A Bad Dad Does Good: The Twelve Lives of Samuel Hawley

Originally published May 2017

Don’t ever discount a father’s love for his daughter.

The Twelve Lives of Samuel Hawley,” by Hannah Tinti is a complicated, multi-layered tale of the lengths a father will go to provide for, support and protect his baby girl. In short, it’s a fabulous read. And yes, you will cry.

It would be easy — and lazy — to slap the “bad guy” label on the likes of Samuel Hawley. After all, we’re talking about a guy that could work for Marcellus Wallace. In this case, though, it’s a guy named Ed King. And if Hawley Is Vincent Vega, his friend Jove is Jules Winnfield. Hawley’s been pulling jobs with Jove since his early 20s — sometimes successful, but always leaving a disgruntled customer on one end or the other. But Hawley is more than a hired gun. He’s human. And when Hawley falls in love with Lily, he finds himself at a crossroads.

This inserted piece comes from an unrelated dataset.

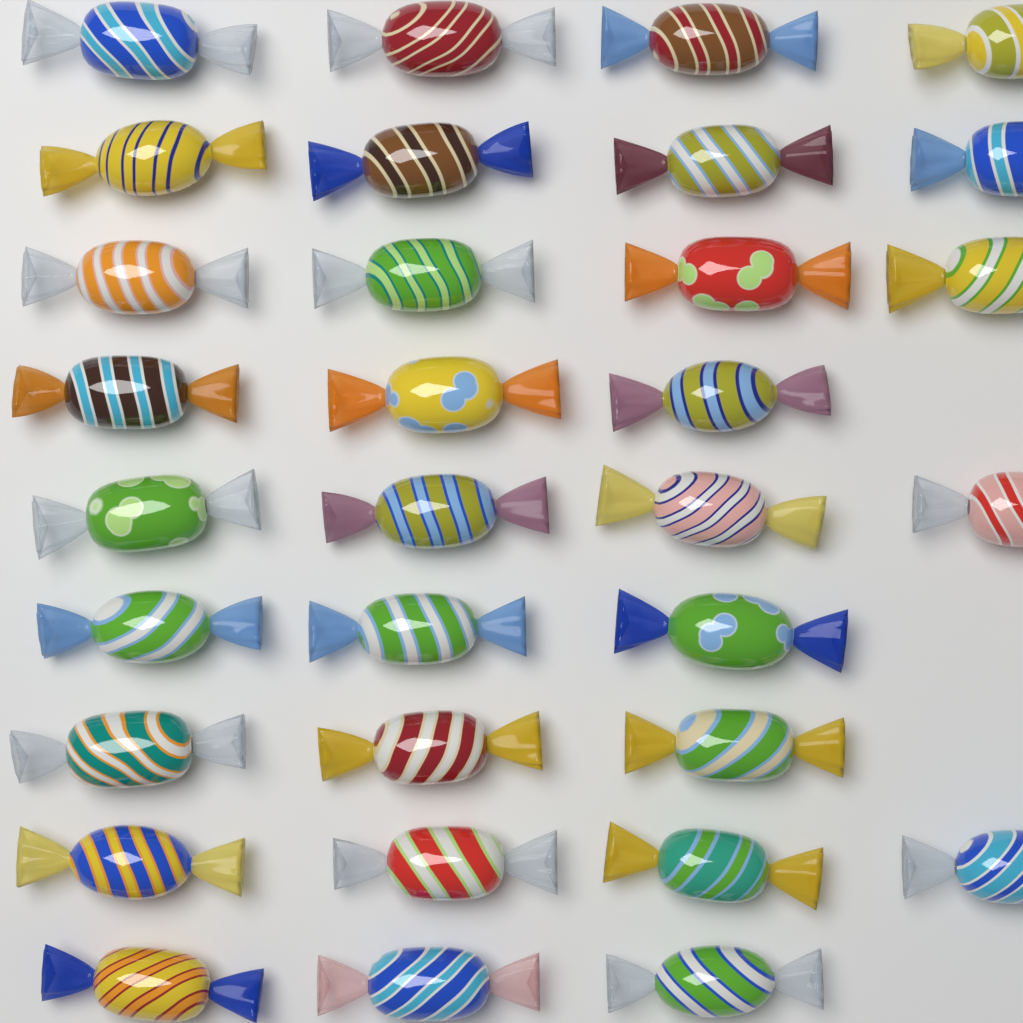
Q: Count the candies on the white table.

The twelve lives? Those are the stories of his scars. One for each bullet that has passed through some part of his body. Usually just a flesh wound but occasionally life-threatening, Hawley moves from one bad scenario to another. Along the way, he meets Lily and creates a family for himself when Loo arrives.

Loo’s story is intertwined with Hawley’s throughout the book, and is just as captivating, as she’s navigating her teens. Back in her mother’s hometown, where Hawley tries to give Loo a normal life, she attempts to understand her life on the run as she reconciles it with her roots and that of her dead mother, Lily. The shrine to her mother that her father recreates in every home they’ve ever had is testament to his undying love for Lily, so why does her maternal grandmother hate Hawley so much?

Tinti’s tale of father and daughter is so engaging that once I had a chunk of time to sit and read, I could not put it down. The story moves at a fast enough pace that you never find yourself tempted to skim, moving between Hawley and Loo over 20 years or so. It is heartbreaking and so so lovely, from start to finish. Don’t miss this.